Still, it's not my long game that's caused most of my big numbers this season. It's my wedges. I've either been hitting them just as I envisioned them (about a third of the time) or I've been skulling them, hitting them thin, fluffing them, chunking them, misjudging them, and so on (for what feels like much more than 2/3 of the time!). This is a common problem for me early in the season, but it's only this week that I've had time to practice them. No real progress to report on that front, but I'm bound to improve. In mid-season form, my wedges are one of the real strengths of my game.

The other area I really need to improve on is to bring my practice-green run shots to actual course conditions. The only thing that kept me from breaking 80 today was a mental block on my chipping (combined with several awful lies from hardpan and such, greens that were like rocks and so burned out in places they were more like cement, and several approach shots that left me short-sided or in some other kind of compromised position). I'm pretty disappointed with my inability to hit any kind of recovery shot with any kind of consistency. If I miss the green in regulation, I'm feeling like anything can happen, rather than confident that I'll give myself a good chance to save par most of the time.

Putts per 9 Holes (PP9H)
And yet, what gives me some hope for the rest of the season is that even with all these short game woes, my putts per round rate is the best in my career (down to around 15.59 putts per 9 holes, .03 better than my best season, 2002, when I played 82 rounds!). My overall PP9H rates aren't at all representative of how good a putter I am--15.81 for the last decade and 15.87 for my career--which leads me to believe that the other parts of my short game have never been as good as I've believed them to be. Again, the comparison to the LPGA is telling: those with average short games or who hit a heck of a lot of greens in regulation there average around 15 PP9H; the really good ones (often those who are having trouble hitting greens by tour standards, but not always) get it down close to 14 PP9H.

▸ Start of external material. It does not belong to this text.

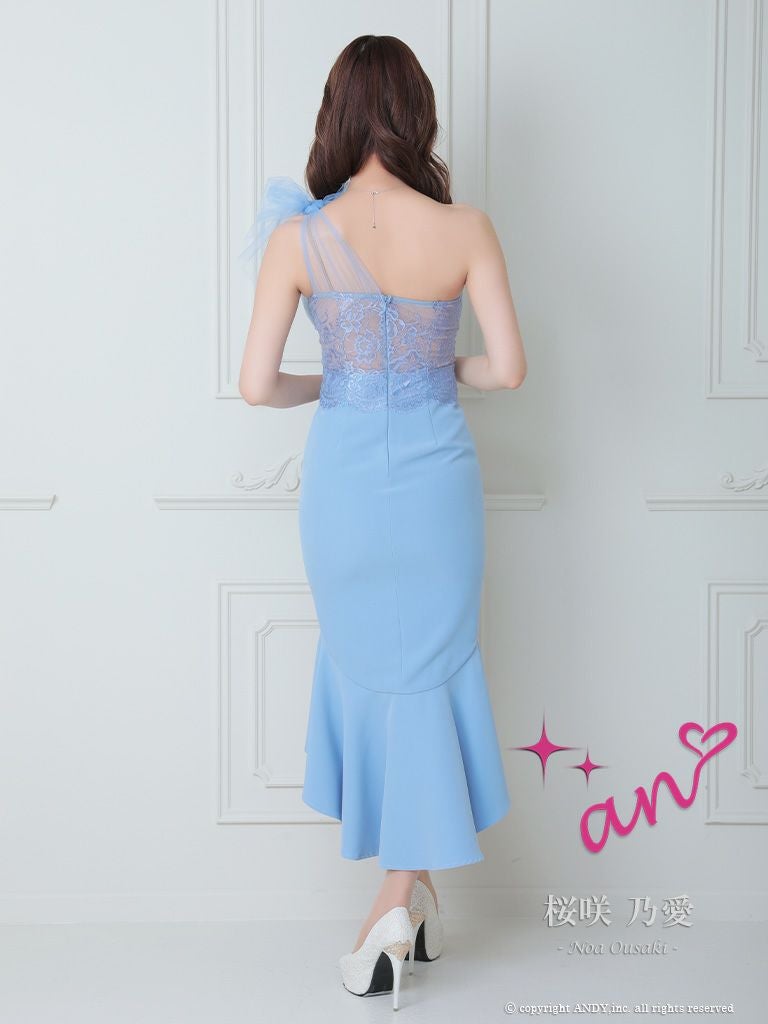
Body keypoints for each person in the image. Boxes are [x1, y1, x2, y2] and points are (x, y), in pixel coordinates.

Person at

The long and the short of it is that my short game is letting me down, my approach shots are nowhere near as accurate as they need to be, and my driver is too inconsistent to allow me to attack the holes that need attacking on any kind of regular basis. The end result is that I can play great for a stretch--like when I went eagle-birdie-par-par-birdie midway through my first 9 yesterday--or play truly awful golf--like the +5 I was on the surrounding 4 holes that side.

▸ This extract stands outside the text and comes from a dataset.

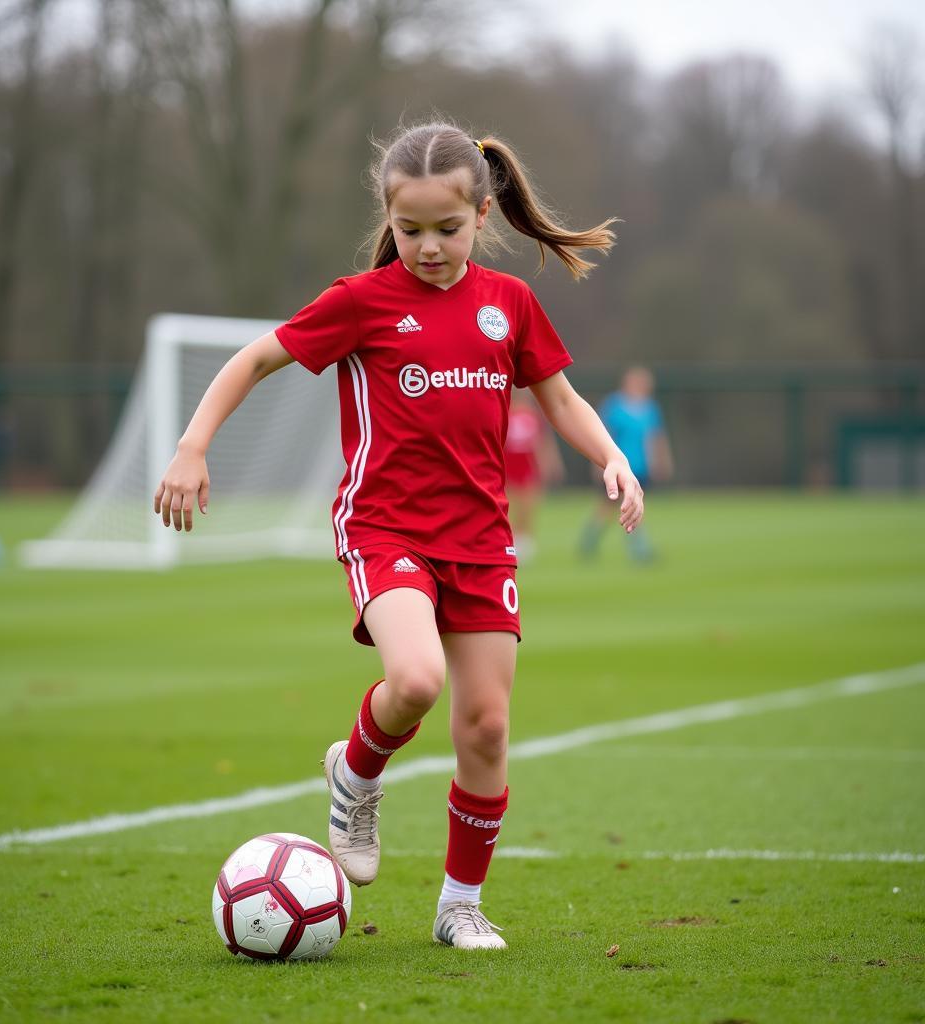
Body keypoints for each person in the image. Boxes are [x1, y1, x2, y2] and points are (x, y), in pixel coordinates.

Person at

So that's where my game stands in week 1 of my 6-week experiment as to how good a golfer I can make myself into while my wife and girls are in Japan. I'd love to hear if you're going through anything similar to what I'm going through--and what you're doing to address your own issues on the course!


courtgolf said...

Hmmm - so you're saying that by comparing your stats to the LPGA stats, you're definitely NOT going for a sex change operation. Good plan. :-D

The Constructivist said...

Thanks! I forgot to mention the reason I was comparing it in the post itself, actually. I didn't understand the significance of these stats until I stopped playing and started LPGA blogging. Even when I was keeping some of them, I didn't really have a standard to measure myself against. Well, Corey Pavin. But a statistically significant standard--not until I figured out what was bad, average, good, great on the LPGA. Now I have something to shoot for--and a better sense of where the improvements I'm looking for should show up statistically.